For those like you who are looking both backward and simultaneously forward there’s a nice chart of “Lost Infractructure” on the IndieWeb wiki which was created following a post by Anil Dash entitled The Lost Infrastructure of Social Media. Hopefully we can take back a lot of the ground the web has lost to social media and refashion it for a better and more flexible future. I’m not looking for just a “hipster-web”, but a new and demonstrably better web.

The Lost Infrastructure of the Web from the IndieWeb Wiki (CC0)
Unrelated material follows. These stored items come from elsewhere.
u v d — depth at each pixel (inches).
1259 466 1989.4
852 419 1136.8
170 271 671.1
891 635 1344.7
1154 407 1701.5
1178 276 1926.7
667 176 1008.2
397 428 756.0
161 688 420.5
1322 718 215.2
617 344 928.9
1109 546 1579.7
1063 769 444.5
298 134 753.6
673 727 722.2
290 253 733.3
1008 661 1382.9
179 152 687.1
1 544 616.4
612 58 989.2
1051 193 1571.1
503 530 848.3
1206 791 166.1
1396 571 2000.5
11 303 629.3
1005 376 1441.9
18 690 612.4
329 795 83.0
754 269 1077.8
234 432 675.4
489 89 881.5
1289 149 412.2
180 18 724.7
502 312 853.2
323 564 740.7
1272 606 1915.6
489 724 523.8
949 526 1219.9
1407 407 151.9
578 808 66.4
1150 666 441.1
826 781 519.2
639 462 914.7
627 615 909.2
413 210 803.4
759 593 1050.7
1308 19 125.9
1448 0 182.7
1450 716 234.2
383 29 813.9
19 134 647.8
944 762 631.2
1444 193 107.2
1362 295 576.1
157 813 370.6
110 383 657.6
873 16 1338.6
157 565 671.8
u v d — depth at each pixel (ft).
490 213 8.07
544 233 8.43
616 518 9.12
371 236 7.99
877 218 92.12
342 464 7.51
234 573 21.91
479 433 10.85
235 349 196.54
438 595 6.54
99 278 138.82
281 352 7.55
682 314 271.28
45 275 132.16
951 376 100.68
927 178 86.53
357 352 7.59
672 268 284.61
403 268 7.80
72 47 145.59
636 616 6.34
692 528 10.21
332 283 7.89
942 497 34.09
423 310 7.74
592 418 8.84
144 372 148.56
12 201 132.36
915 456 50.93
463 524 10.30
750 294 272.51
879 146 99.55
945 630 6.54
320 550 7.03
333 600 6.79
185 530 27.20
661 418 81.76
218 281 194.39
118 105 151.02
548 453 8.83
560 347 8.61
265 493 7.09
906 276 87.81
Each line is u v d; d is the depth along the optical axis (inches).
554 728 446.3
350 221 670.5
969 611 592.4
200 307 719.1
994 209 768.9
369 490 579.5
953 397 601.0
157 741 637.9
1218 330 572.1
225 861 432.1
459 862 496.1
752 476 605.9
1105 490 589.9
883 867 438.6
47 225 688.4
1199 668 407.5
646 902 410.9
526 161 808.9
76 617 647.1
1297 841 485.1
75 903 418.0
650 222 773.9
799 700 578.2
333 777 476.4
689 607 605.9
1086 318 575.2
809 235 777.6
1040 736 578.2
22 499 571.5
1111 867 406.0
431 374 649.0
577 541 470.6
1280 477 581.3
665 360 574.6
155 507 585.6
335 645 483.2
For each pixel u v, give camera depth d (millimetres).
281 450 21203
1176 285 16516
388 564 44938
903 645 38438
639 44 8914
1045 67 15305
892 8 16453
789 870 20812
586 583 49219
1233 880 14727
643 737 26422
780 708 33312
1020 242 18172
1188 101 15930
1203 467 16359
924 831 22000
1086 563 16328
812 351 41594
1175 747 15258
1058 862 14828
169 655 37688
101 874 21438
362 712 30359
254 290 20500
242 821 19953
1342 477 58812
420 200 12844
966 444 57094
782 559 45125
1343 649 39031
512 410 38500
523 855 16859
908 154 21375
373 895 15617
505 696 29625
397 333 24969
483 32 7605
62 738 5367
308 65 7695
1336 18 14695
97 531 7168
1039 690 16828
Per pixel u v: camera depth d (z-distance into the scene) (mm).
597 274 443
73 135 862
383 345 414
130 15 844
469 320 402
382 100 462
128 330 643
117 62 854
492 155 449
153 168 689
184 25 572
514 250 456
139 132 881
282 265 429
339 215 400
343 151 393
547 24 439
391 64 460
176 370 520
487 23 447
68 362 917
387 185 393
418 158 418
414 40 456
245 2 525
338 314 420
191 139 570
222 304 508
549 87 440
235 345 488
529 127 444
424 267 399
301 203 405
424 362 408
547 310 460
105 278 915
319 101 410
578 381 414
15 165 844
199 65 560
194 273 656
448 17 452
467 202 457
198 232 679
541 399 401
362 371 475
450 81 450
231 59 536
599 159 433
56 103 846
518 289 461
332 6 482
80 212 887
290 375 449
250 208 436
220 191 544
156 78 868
Some of the desire to go back to RSS is built into the problems we’re looking at with respect to algorithmic filtering of our streams (we’re looking at you Facebook.) While algorithms might help to filter out some of the cruft we’re not looking for, we’ve been ceding too much control to third parties like Facebook who have different motivations in presenting us material to read. I’d rather my feeds were closer to the model of fine dining rather than the junk food that the-McDonald’s-of-the-internet Facebook is providing. As I’m reading Cathy O’Neil’s book Weapons of Math Distraction, I’m also reminded that the black box that Facebook’s algorithm is is causing scale and visibility/transparency problems like the Russian ad buys which could have potentially heavily influenced the 2017 election in the United States. The fact that we can’t see or influence the algorithm is both painful and potentially destructive. If I could have access to tweaking a third-party transparent algorithm, I think it would provide me a lot more value.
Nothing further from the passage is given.